» **What is required**
Set every line of the data down again exactly, and keep the pictures out.

########################################

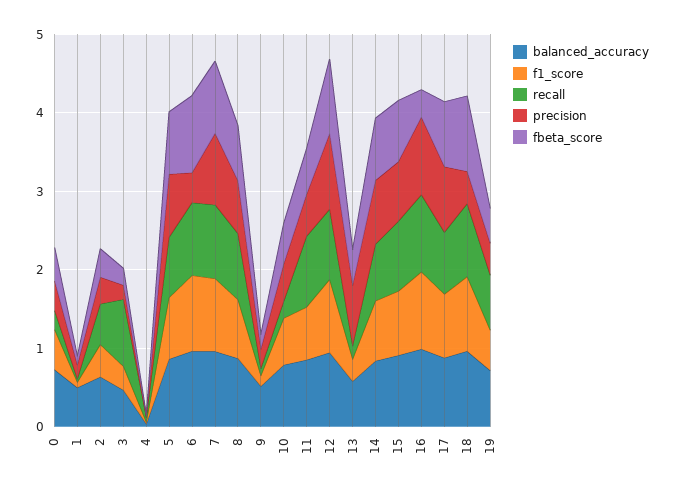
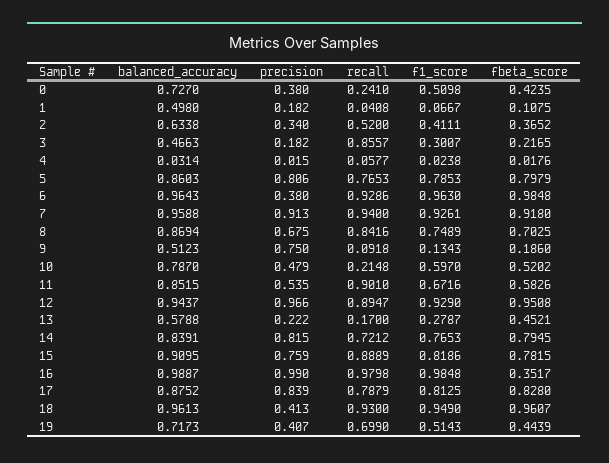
  {
    "balanced_accuracy": {
      "0": 0.727,
      "1": 0.498,
      "2": 0.6338,
      "3": 0.4663,
      "4": 0.0314,
      "5": 0.8603,
      "6": 0.9643,
      "7": 0.9588,
      "8": 0.8694,
      "9": 0.5123,
      "10": 0.787,
      "11": 0.8515,
      "12": 0.9437,
      "13": 0.5788,
      "14": 0.8391,
      "15": 0.9095,
      "16": 0.9887,
      "17": 0.8752,
      "18": 0.9613,
      "19": 0.7173
    },
    "f1_score": {
      "0": 0.5098,
      "1": 0.0667,
      "2": 0.4111,
      "3": 0.3007,
      "4": 0.0238,
      "5": 0.7853,
      "6": 0.963,
      "7": 0.9261,
      "8": 0.7489,
      "9": 0.1343,
      "10": 0.597,
      "11": 0.6716,
      "12": 0.929,
      "13": 0.2787,
      "14": 0.7653,
      "15": 0.8186,
      "16": 0.9848,
      "17": 0.8125,
      "18": 0.949,
      "19": 0.5143
    },
    "recall": {
      "0": 0.241,
      "1": 0.0408,
      "2": 0.52,
      "3": 0.8557,
      "4": 0.0577,
      "5": 0.7653,
      "6": 0.9286,
      "7": 0.94,
      "8": 0.8416,
      "9": 0.0918,
      "10": 0.2148,
      "11": 0.901,
      "12": 0.8947,
      "13": 0.17,
      "14": 0.7212,
      "15": 0.8889,
      "16": 0.9798,
      "17": 0.7879,
      "18": 0.93,
      "19": 0.699
    },
    "precision": {
      "0": 0.38,
      "1": 0.182,
      "2": 0.34,
      "3": 0.182,
      "4": 0.015,
      "5": 0.806,
      "6": 0.38,
      "7": 0.913,
      "8": 0.675,
-     "9": 0.2,
+     "9": 0.75,
      "10": 0.479,
      "11": 0.535,
      "12": 0.966,
-     "13": 0.8,
+     "13": 0.222,
      "14": 0.815,
      "15": 0.759,
      "16": 0.99,
      "17": 0.839,
      "18": 0.413,
      "19": 0.407
    },
    "fbeta_score": {
      "0": 0.4235,
      "1": 0.1075,
      "2": 0.3652,
      "3": 0.2165,
      "4": 0.0176,
      "5": 0.7979,
      "6": 0.9848,
      "7": 0.918,
      "8": 0.7025,
      "9": 0.186,
      "10": 0.5202,
      "11": 0.5826,
      "12": 0.9508,
      "13": 0.4521,
      "14": 0.7945,
      "15": 0.7815,
      "16": 0.3517,
      "17": 0.828,
      "18": 0.9607,
      "19": 0.4439
    }
  }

########################################

» **Expected answer**
  {
    "balanced_accuracy": {
      "0": 0.727,
      "1": 0.498,
      "2": 0.6338,
      "3": 0.4663,
      "4": 0.0314,
      "5": 0.8603,
      "6": 0.9643,
      "7": 0.9588,
      "8": 0.8694,
      "9": 0.5123,
      "10": 0.787,
      "11": 0.8515,
      "12": 0.9437,
      "13": 0.5788,
      "14": 0.8391,
      "15": 0.9095,
      "16": 0.9887,
      "17": 0.8752,
      "18": 0.9613,
      "19": 0.7173
    },
    "f1_score": {
      "0": 0.5098,
      "1": 0.0667,
      "2": 0.4111,
      "3": 0.3007,
      "4": 0.0238,
      "5": 0.7853,
      "6": 0.963,
      "7": 0.9261,
      "8": 0.7489,
      "9": 0.1343,
      "10": 0.597,
      "11": 0.6716,
      "12": 0.929,
      "13": 0.2787,
      "14": 0.7653,
      "15": 0.8186,
      "16": 0.9848,
      "17": 0.8125,
      "18": 0.949,
      "19": 0.5143
    },
    "recall": {
      "0": 0.241,
      "1": 0.0408,
      "2": 0.52,
      "3": 0.8557,
      "4": 0.0577,
      "5": 0.7653,
      "6": 0.9286,
      "7": 0.94,
      "8": 0.8416,
      "9": 0.0918,
      "10": 0.2148,
      "11": 0.901,
      "12": 0.8947,
      "13": 0.17,
      "14": 0.7212,
      "15": 0.8889,
      "16": 0.9798,
      "17": 0.7879,
      "18": 0.93,
      "19": 0.699
    },
    "precision": {
      "0": 0.38,
      "1": 0.182,
      "2": 0.34,
      "3": 0.182,
      "4": 0.015,
      "5": 0.806,
      "6": 0.38,
      "7": 0.913,
      "8": 0.675,
-     "9": 0.2,
+     "9": 0.75,
      "10": 0.479,
      "11": 0.535,
      "12": 0.966,
-     "13": 0.8,
+     "13": 0.222,
      "14": 0.815,
      "15": 0.759,
      "16": 0.99,
      "17": 0.839,
      "18": 0.413,
      "19": 0.407
    },
    "fbeta_score": {
      "0": 0.4235,
      "1": 0.1075,
      "2": 0.3652,
      "3": 0.2165,
      "4": 0.0176,
      "5": 0.7979,
      "6": 0.9848,
      "7": 0.918,
      "8": 0.7025,
      "9": 0.186,
      "10": 0.5202,
      "11": 0.5826,
      "12": 0.9508,
      "13": 0.4521,
      "14": 0.7945,
      "15": 0.7815,
      "16": 0.3517,
      "17": 0.828,
      "18": 0.9607,
      "19": 0.4439
    }
  }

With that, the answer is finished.